▶ **What to do**:
Every line of the material is to be quoted verbatim, minus the pictures.

┌─ Data shown

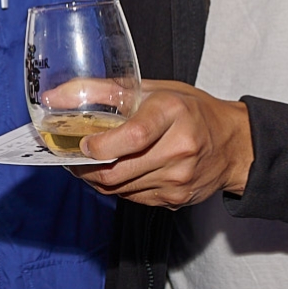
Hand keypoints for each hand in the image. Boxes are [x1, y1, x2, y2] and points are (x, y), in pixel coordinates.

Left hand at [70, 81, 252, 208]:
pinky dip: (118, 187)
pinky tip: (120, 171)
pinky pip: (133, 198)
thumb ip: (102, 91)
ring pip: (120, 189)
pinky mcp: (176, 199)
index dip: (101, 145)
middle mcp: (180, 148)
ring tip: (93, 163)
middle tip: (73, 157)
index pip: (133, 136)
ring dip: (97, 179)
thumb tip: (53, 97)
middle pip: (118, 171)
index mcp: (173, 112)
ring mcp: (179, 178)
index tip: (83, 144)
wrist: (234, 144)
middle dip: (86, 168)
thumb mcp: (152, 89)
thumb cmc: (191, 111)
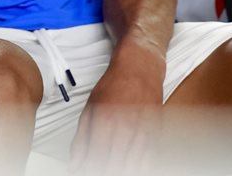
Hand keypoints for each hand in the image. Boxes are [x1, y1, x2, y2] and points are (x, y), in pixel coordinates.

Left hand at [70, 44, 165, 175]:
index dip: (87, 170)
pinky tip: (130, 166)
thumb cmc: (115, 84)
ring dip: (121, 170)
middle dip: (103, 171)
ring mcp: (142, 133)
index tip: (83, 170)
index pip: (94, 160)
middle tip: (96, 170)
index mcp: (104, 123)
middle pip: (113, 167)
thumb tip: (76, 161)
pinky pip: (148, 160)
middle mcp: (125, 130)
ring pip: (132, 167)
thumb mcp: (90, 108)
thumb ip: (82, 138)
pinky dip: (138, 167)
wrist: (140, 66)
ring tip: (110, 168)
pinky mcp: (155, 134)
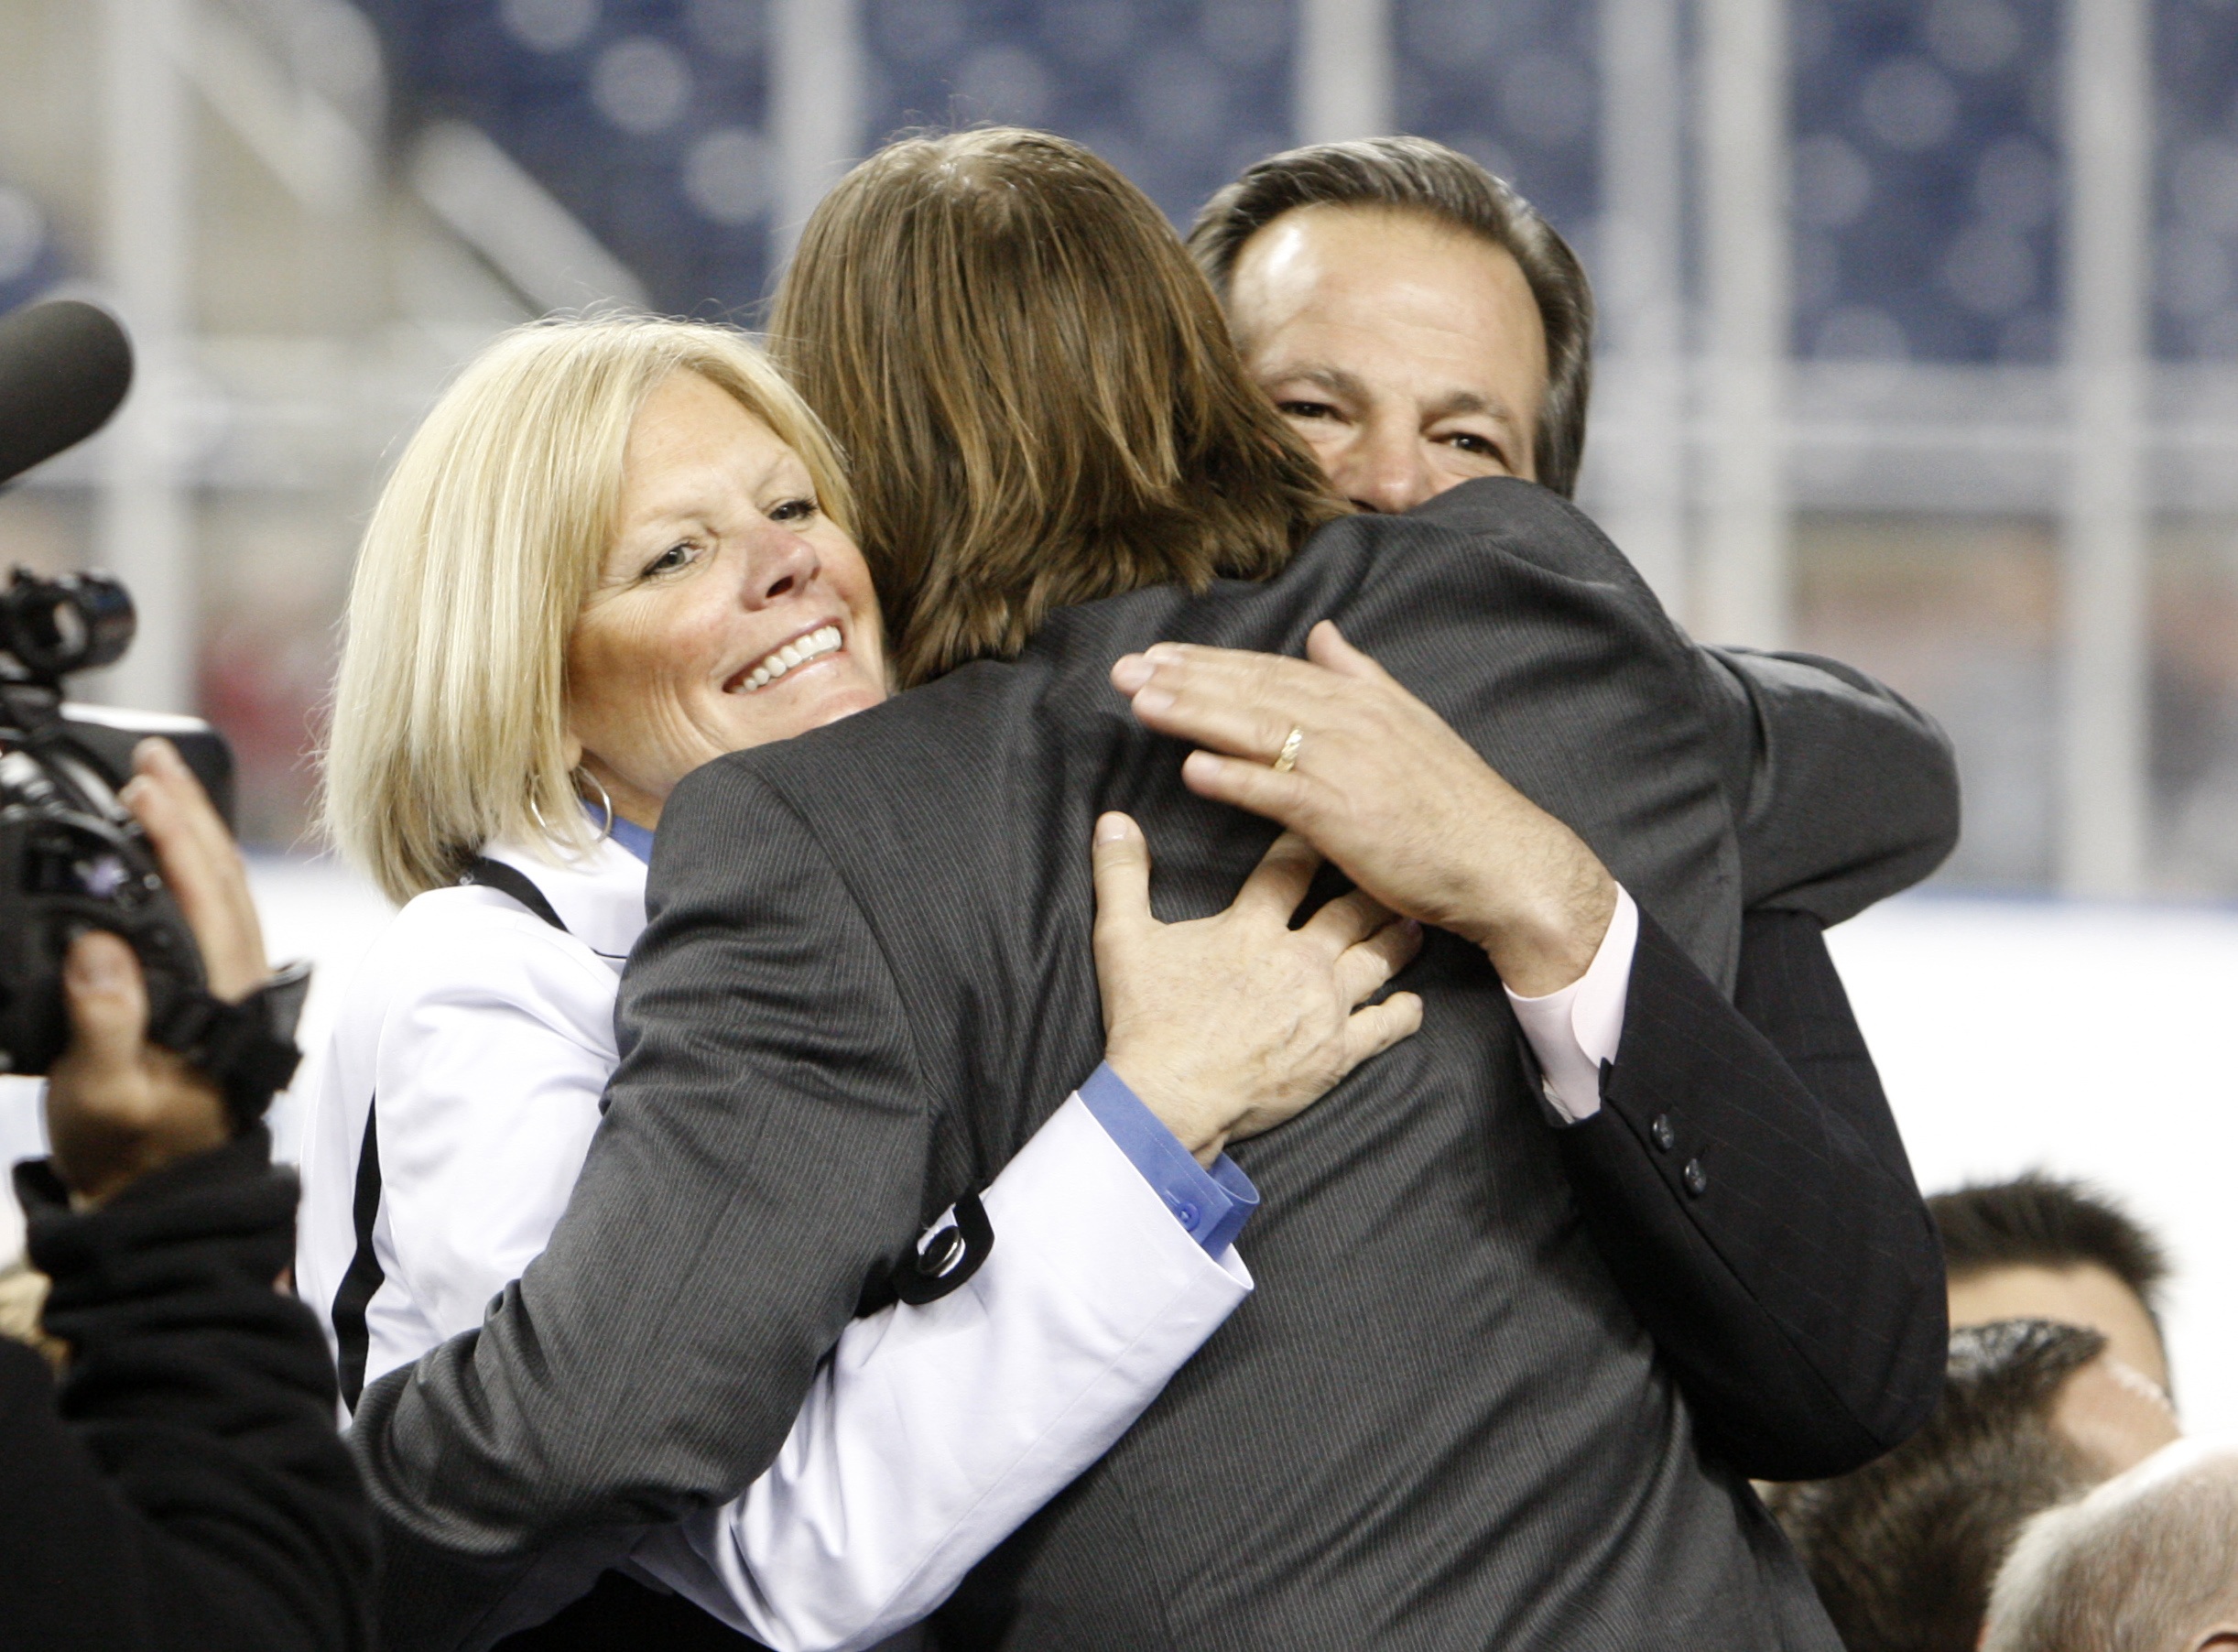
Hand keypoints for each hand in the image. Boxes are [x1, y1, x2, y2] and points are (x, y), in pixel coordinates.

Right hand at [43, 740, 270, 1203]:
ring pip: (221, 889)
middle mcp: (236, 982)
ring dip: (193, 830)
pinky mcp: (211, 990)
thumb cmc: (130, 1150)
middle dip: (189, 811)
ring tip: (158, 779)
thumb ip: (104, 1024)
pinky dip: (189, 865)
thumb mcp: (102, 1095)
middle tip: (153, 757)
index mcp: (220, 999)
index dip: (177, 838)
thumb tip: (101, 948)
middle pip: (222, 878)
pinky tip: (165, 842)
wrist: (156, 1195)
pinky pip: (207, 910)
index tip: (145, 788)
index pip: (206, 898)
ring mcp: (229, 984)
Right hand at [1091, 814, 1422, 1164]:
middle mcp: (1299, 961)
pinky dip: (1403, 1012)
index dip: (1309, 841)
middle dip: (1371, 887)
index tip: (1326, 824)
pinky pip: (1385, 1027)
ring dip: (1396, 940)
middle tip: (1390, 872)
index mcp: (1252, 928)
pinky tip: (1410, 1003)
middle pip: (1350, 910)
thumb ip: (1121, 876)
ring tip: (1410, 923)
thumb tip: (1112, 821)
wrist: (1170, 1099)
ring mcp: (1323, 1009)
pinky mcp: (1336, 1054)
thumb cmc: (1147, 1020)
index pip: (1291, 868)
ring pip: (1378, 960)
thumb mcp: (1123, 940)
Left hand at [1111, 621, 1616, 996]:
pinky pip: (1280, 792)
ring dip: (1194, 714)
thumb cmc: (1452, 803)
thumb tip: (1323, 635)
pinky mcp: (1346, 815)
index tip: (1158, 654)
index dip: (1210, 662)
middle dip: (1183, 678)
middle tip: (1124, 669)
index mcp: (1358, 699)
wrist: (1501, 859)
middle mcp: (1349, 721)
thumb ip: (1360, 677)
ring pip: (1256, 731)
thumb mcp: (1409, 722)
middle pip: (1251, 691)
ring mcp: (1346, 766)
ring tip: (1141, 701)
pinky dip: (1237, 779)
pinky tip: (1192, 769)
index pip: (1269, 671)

└─

▶ **Answer below**:
Hand keypoints for each hand in the image. Boxes are [x1, y1, x2, y2] and points are (x, y), in pixel coordinates.

Left hand at [70, 81, 252, 208]:
pinky dip: (118, 187)
pinky tip: (120, 171)
pinky pip: (133, 198)
thumb ip: (102, 91)
ring pip: (120, 189)
pinky mcp: (176, 199)
index dip: (101, 145)
middle mcp: (180, 148)
ring tip: (93, 163)
middle tip: (73, 157)
index pip: (133, 136)
ring dip: (97, 179)
thumb tip: (53, 97)
middle pip: (118, 171)
index mcp: (173, 112)
ring mcp: (179, 178)
index tip: (83, 144)
wrist: (234, 144)
middle dip: (86, 168)
thumb mcp: (152, 89)
thumb cmc: (191, 111)
Hand keypoints for each hand in the image. Boxes are [x1, y1, x2, y2] and points are (x, y), in pixel coordinates.

Left hand at [70, 44, 165, 175]:
index dip: (87, 170)
pinky tip: (130, 166)
thumb cmc: (115, 84)
ring dip: (121, 170)
middle dip: (103, 171)
ring mcp: (142, 133)
index tip: (83, 170)
index pip: (94, 160)
middle tip: (96, 170)
index mcp: (104, 123)
middle pip: (113, 167)
thumb tip: (76, 161)
pinky pip: (148, 160)
middle mcp: (125, 130)
ring pip: (132, 167)
thumb mcp: (90, 108)
thumb ip: (82, 138)
pinky dip: (138, 167)
wrist: (140, 66)
ring tip: (110, 168)
pinky mcp: (155, 134)
Hand keypoints for each hand in the image. Boxes are [x1, y1, x2, y2] and points are (x, y), in pixel coordinates.

Right hand at [43, 740, 270, 1203]:
ring pip: (221, 889)
middle mcp: (236, 982)
ring dip: (193, 830)
pinky mcp: (211, 990)
thumb cmc: (130, 1150)
middle dip: (189, 811)
ring tip: (158, 779)
thumb ip: (104, 1024)
pinky dip: (189, 865)
thumb mcp: (102, 1095)
middle tip: (153, 757)
index mcp: (220, 999)
index dip: (177, 838)
thumb tip: (101, 948)
middle pip: (222, 878)
pinky tip: (165, 842)
wrist: (156, 1195)
pinky pip: (207, 910)
index tip: (145, 788)
index pip: (206, 898)
ring mcp: (229, 984)
Right hand at [1091, 814, 1422, 1164]:
middle mcp: (1299, 961)
pinky dip: (1403, 1012)
index dip: (1309, 841)
middle dip: (1371, 887)
index tip: (1326, 824)
pinky pip: (1385, 1027)
ring dip: (1396, 940)
middle tip: (1390, 872)
index mcp: (1252, 928)
pinky tip: (1410, 1003)
middle pip: (1350, 910)
thumb ip: (1121, 876)
ring tip: (1410, 923)
thumb tip: (1112, 821)
wrist: (1170, 1099)
ring mcp: (1323, 1009)
pinky mcp: (1336, 1054)
thumb cmc: (1147, 1020)
index pip: (1291, 868)
ring pip: (1378, 960)
thumb mcp: (1123, 940)
Left hand at [1111, 621, 1616, 996]:
pinky pip: (1280, 792)
ring dip: (1194, 714)
thumb cmc: (1452, 803)
thumb tip: (1323, 635)
pinky mcp: (1346, 815)
index tip: (1158, 654)
index dip: (1210, 662)
middle dip: (1183, 678)
middle tip: (1124, 669)
index mcp: (1358, 699)
wrist: (1501, 859)
middle mcp: (1349, 721)
thumb ip: (1360, 677)
ring pip: (1256, 731)
thumb mcp: (1409, 722)
middle pip: (1251, 691)
ring mcp: (1346, 766)
ring tip: (1141, 701)
pinky dip: (1237, 779)
pinky tip: (1192, 769)
index pip: (1269, 671)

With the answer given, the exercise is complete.